Para quienes no estén familiarizados con el nombre, AARA es un grupo suizo, inicialmente formado por el dúo Berg (todos los instrumentos) y Fluss (letras y voces) al que se les unió J. como batería en su anterior trabajo: En ergô einai (2020). En marzo de este año presentaban el disco del que hoy os hablo, Triade I: Eos; tercer larga duración, y el primero de una trilogía inspirada en la novela gótica de terror Melmoth el errabundo de Charles Maturin.

Eos es como una obra de teatro no visual en la que los protagonistas son los instrumentos. El papel principal se lo llevan las múltiples guitarras y sus intensos diálogos; cómo van hilándose, doblándose y desarrollando algunas melodías que, si no fuesen a punta de tremolo picking, sonarían a piezas clásicas. 

Siguiendo con el símil, gran parte del escenario está construido de black metal melódico que trae un sonido, escalas e influencias diferentes a las vertientes más comunes (escena francesa, alemana, americana…). La otra parte del plató la construye el death metal, y sobre él actúa el bajo en actos como «Tantalusqual«, la guitarra y la batería llegando el final de «Naufragus«, en una de las escenas de «Nimmermehr«, y en algunos riffs ocultos por la velocidad del black metal. 

También saborearemos industrial/ambient, no solo en forma de pasaje o intro como el comienzo del primer corte, «Fathum«, que dura un minuto y medio. Será en forma de efectos concretos de ambientación, synths y teclados que, junto con cantos corales/orquestales que aparecen a lo largo de todo del guion, forman el atrezzo. 

En las seis piezas que componen Triade I: Eos vamos a ir encontrándonos con detalles deliciosos. Solamente con los fills de la perfecta batería de J. tenemos suficiente para dejarnos las manos aplaudiendo. Pero, volviendo a «Fathum«, y siendo extensible a su modus operandi general, está dividida en diferentes partes; una de ellas es un pasaje con sonidos de viento y naturaleza protagonizado por una guitarra acústica. Un precioso momento de paz que acaba rompiendo Fluss con un gutural agudo y agónico. La cantante tiene un tono que hace un contraste espectacular con las harmonías, o encima de los coros graves como en «Das Wunder«. La evolución de las melodías, particularmente en «Nimmermehr» o «Tantalusqual«, cómo nacen y en lo que se convierten. O, el hecho de que no es un disco repetitivo, excesivamente acelerado, que contantemente evoque a luchas con espadas y caballos, o que hable de sacrificios demoníacos. De hecho, la parte más épica es la que cierra el telón, «Effugium«, que es toda una batalla naval. 

Quienes gusten de una producción excesivamente limpia puede que le encuentren pegas a esta. Yo, quizás, habría pedido un poco más de volumen en el formato vinilo, pero me encanta cómo suenan la caja y la batería.
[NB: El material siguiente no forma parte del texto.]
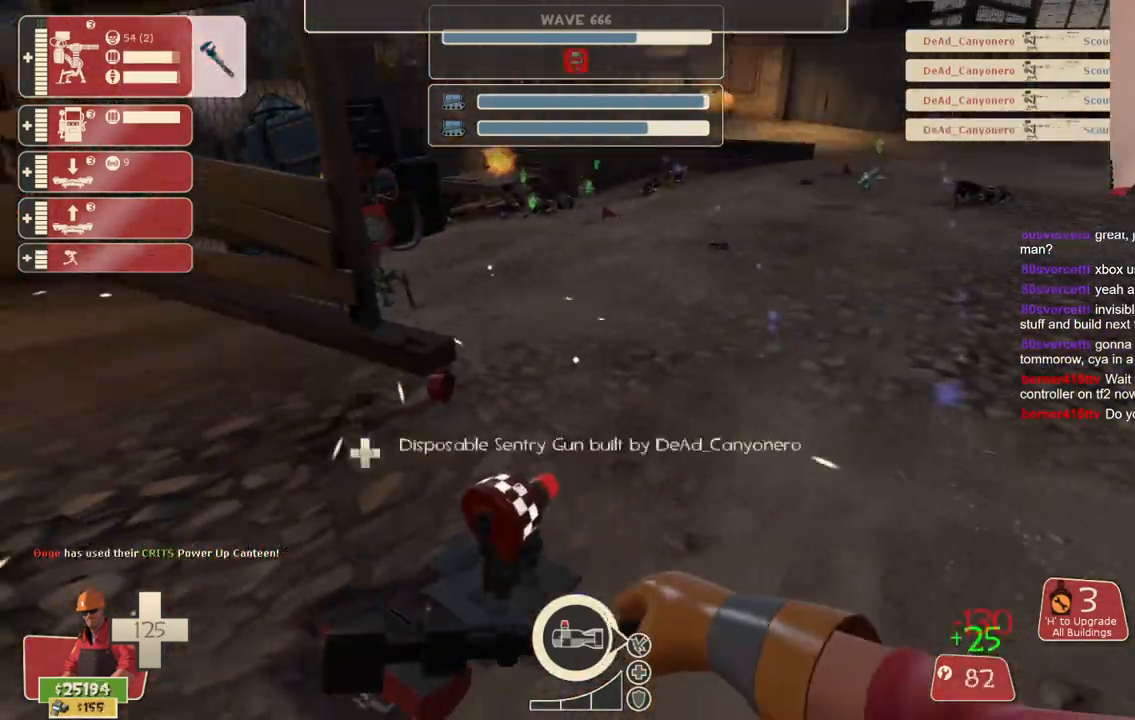
{"buttons": ["R2"], "left_stick": "up-right", "right_stick": "center", "events": [[133, "right_stick", "left"], [267, "left_stick", "up-right"], [283, "right_stick", "center"]]}
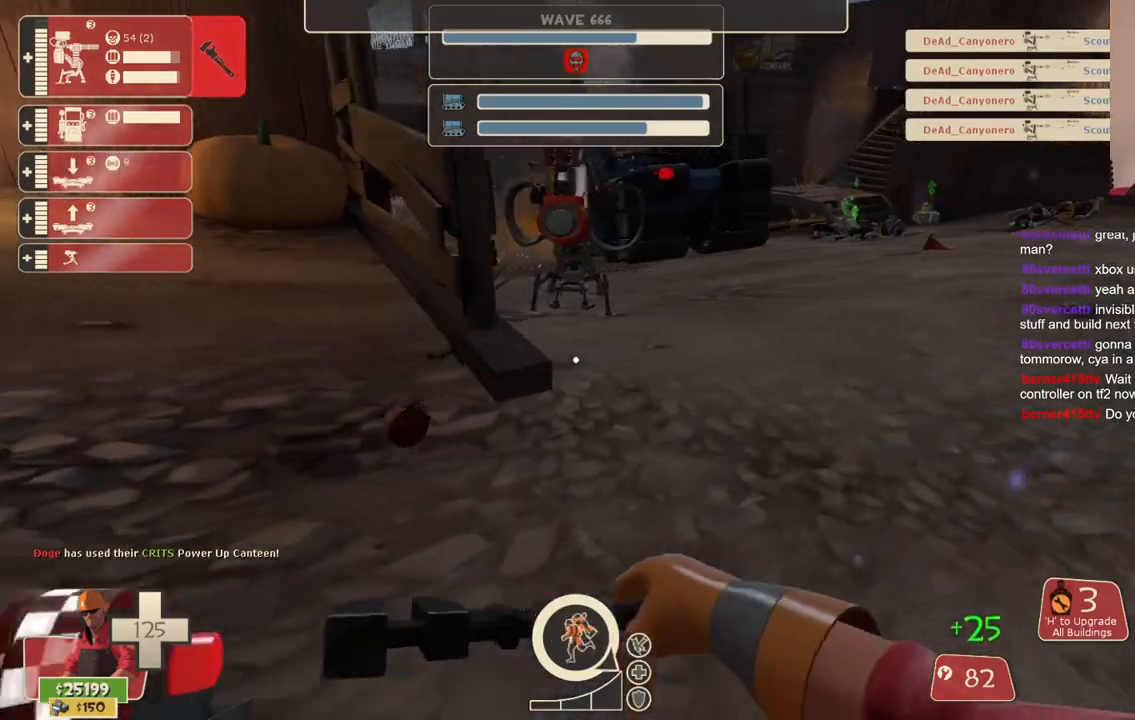
{"buttons": [], "left_stick": "up-left", "right_stick": "center", "events": [[50, "R2", "up"], [133, "left_stick", "up"], [300, "left_stick", "up-left"]]}
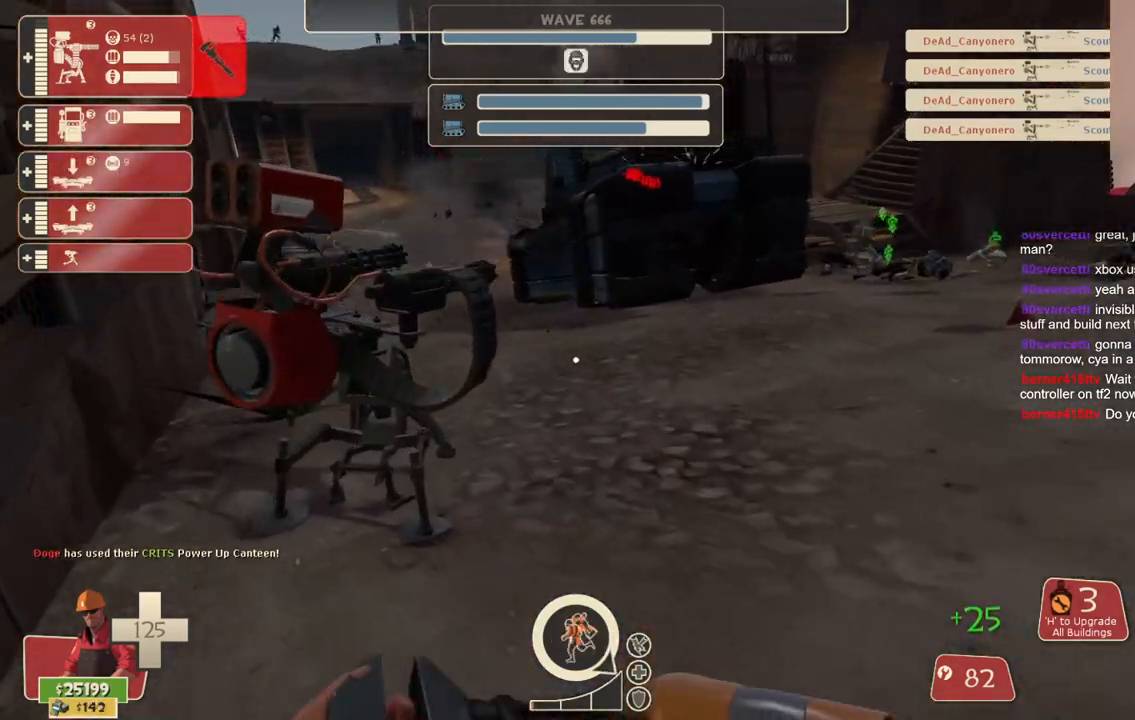
{"buttons": ["R2"], "left_stick": "center", "right_stick": "center", "events": [[150, "R2", "down"], [267, "left_stick", "center"]]}
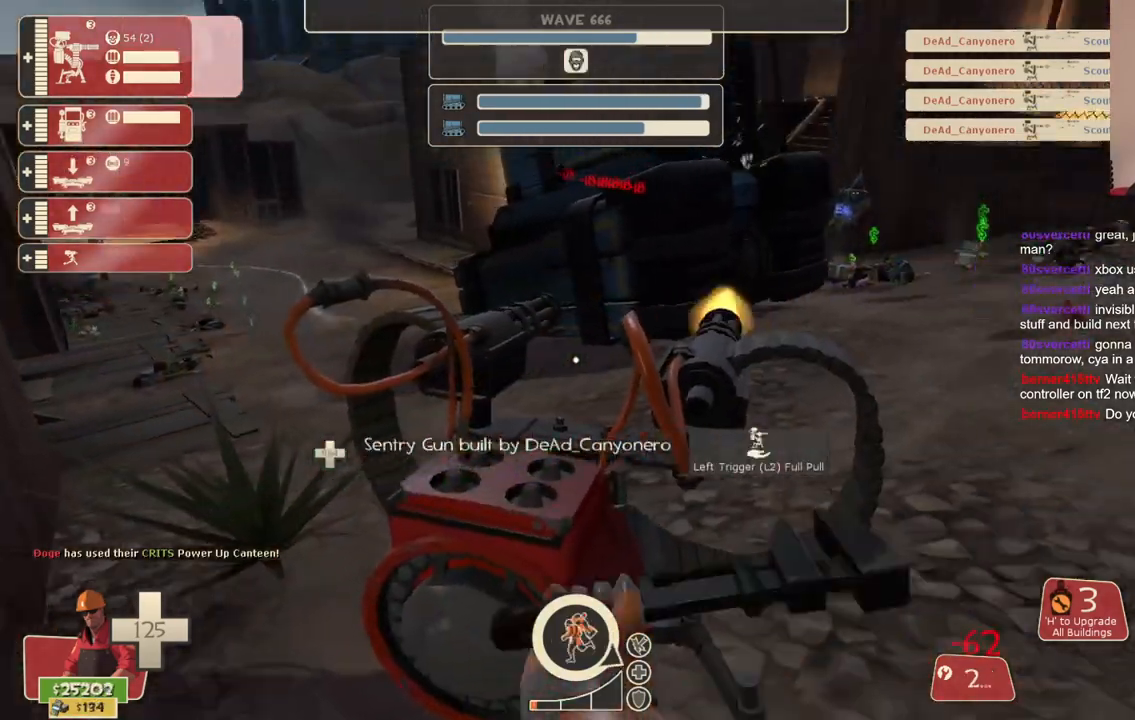
{"buttons": ["R2"], "left_stick": "center", "right_stick": "center", "events": []}
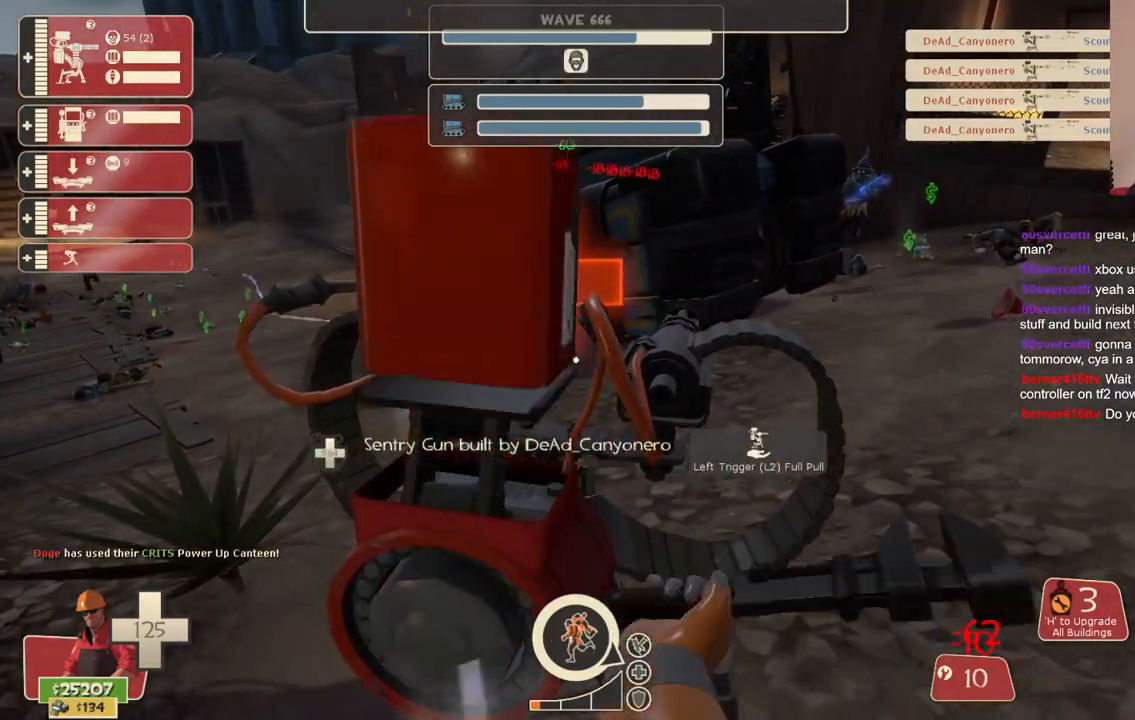
{"buttons": ["R2"], "left_stick": "center", "right_stick": "center", "events": []}
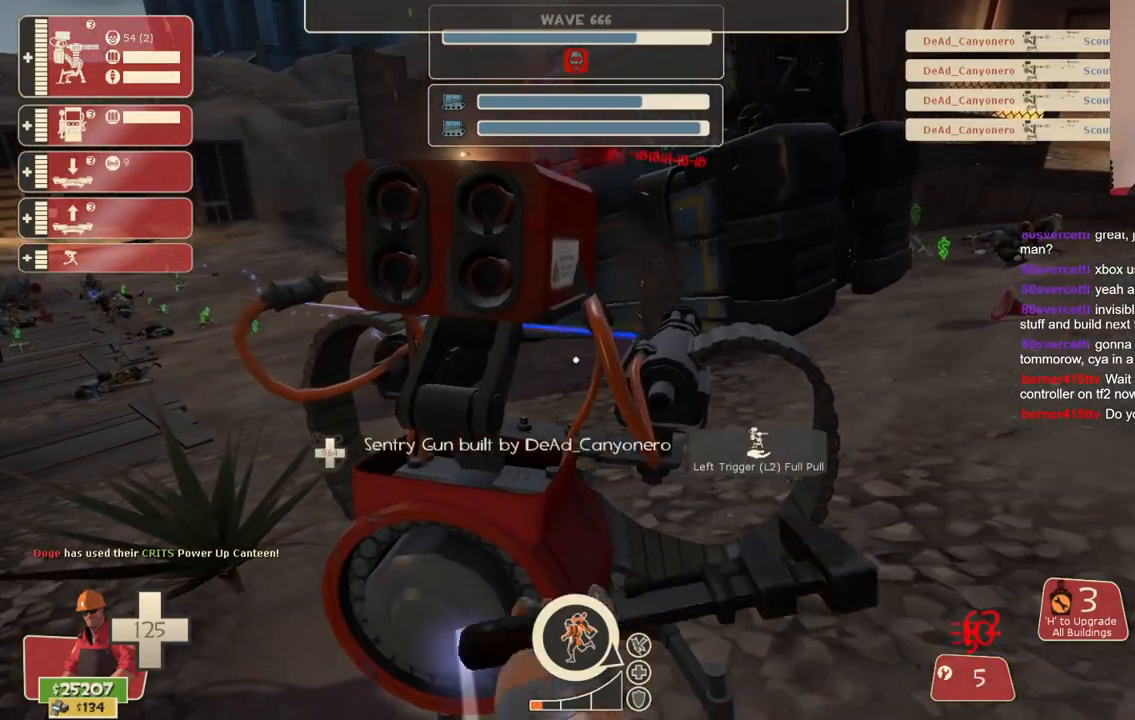
{"buttons": ["R2"], "left_stick": "center", "right_stick": "center", "events": []}
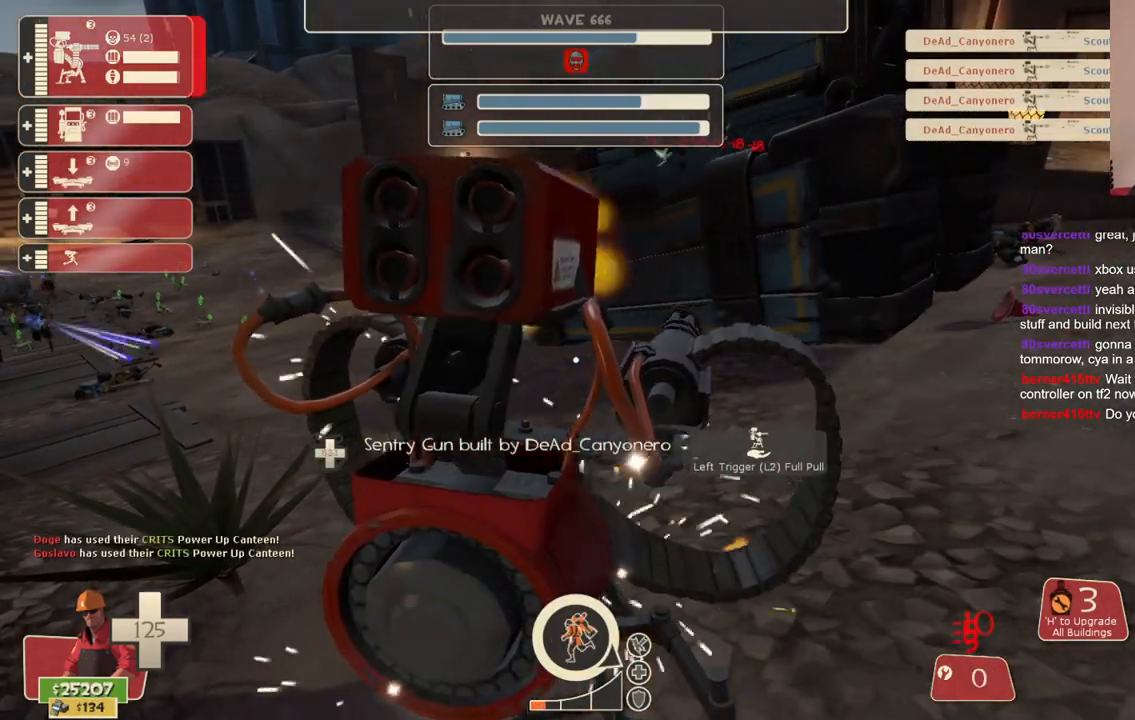
{"buttons": ["R2"], "left_stick": "center", "right_stick": "center", "events": []}
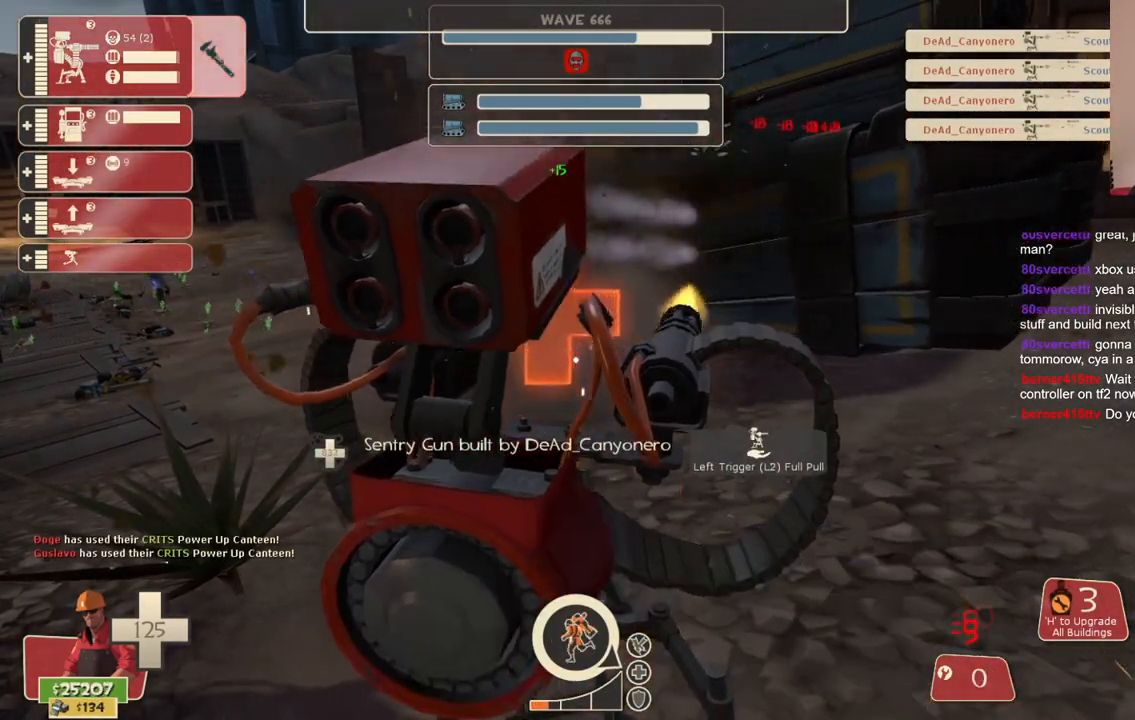
{"buttons": ["R2"], "left_stick": "right", "right_stick": "right", "events": [[233, "left_stick", "up"], [383, "left_stick", "right"], [467, "right_stick", "right"]]}
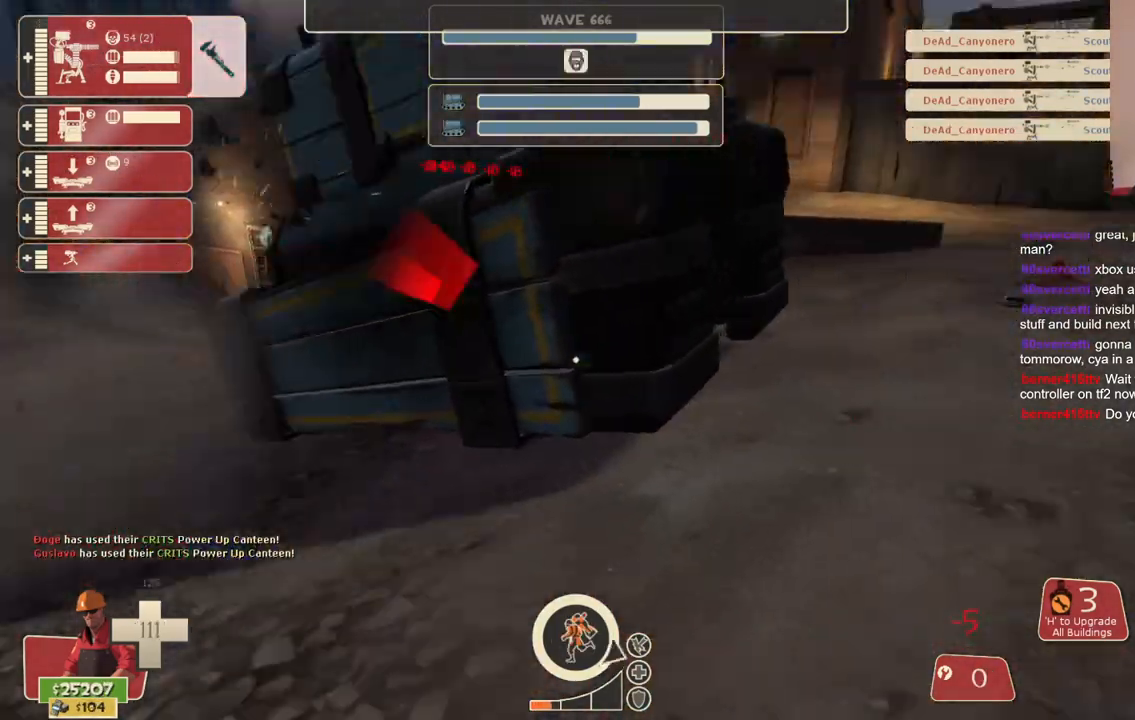
{"buttons": [], "left_stick": "up", "right_stick": "left", "events": [[33, "R2", "up"], [100, "left_stick", "up"], [117, "right_stick", "center"], [500, "right_stick", "left"]]}
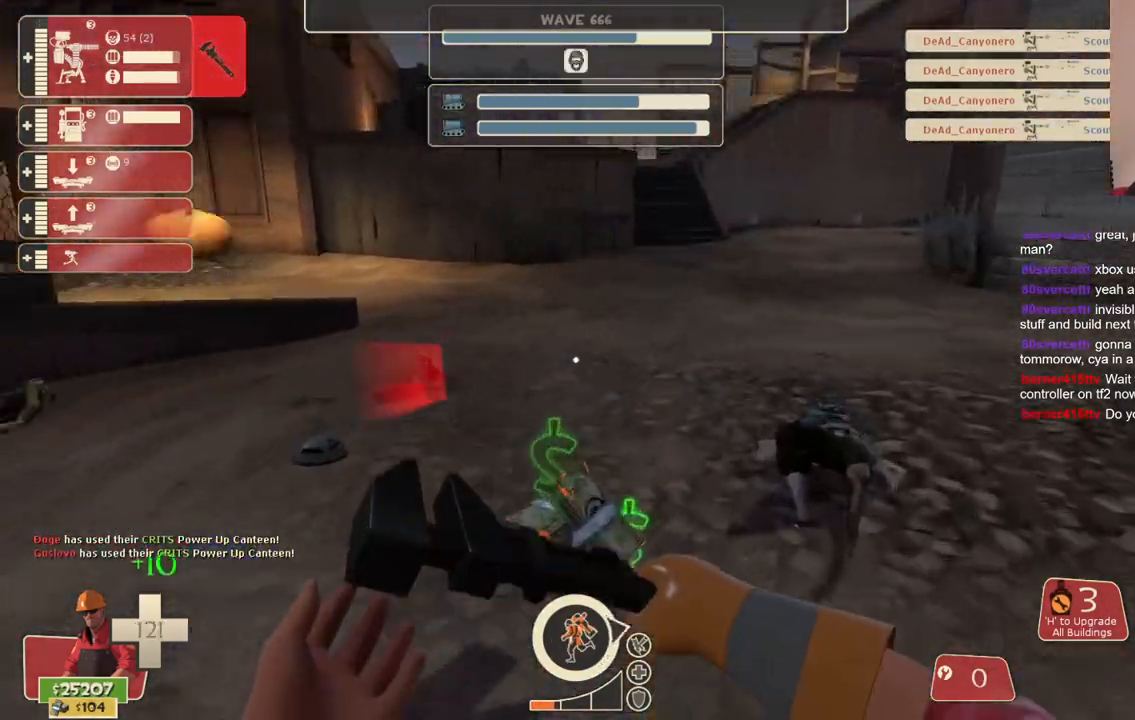
{"buttons": [], "left_stick": "up-right", "right_stick": "center", "events": [[33, "left_stick", "up-right"], [100, "right_stick", "center"], [317, "right_stick", "left"], [433, "right_stick", "center"]]}
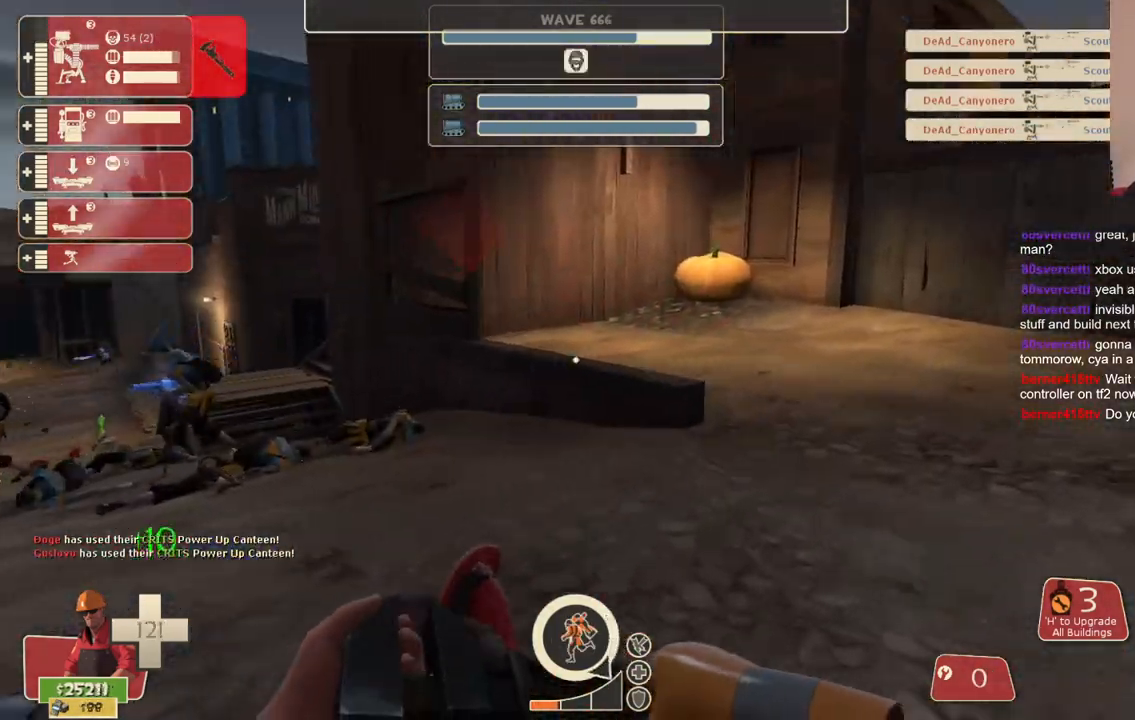
{"buttons": ["R2"], "left_stick": "up-left", "right_stick": "center", "events": [[67, "left_stick", "up"], [133, "right_stick", "left"], [283, "right_stick", "center"], [400, "left_stick", "up-left"], [500, "R2", "down"]]}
El bajo, que por cierto también es buenísimo, se escucha en todo momento sin que ningún otro instrumento lo tape. La claridad de las guitarras… 

AARA, basándose en Melmoth el errabundo, nos han facilitado todas las herramientas para que sea nuestra mente la que cree la trama. Parémonos un momento y démonos el capricho de poner todos nuestros sentidos en esta obra que no tardará en captar nuestra atención. Pero, permitámonos disfrutar el tiempo necesario para llegar a la parte más bonita y compleja: visualizar conjunto musical y dejar que la imaginación nos diga qué historia cuenta.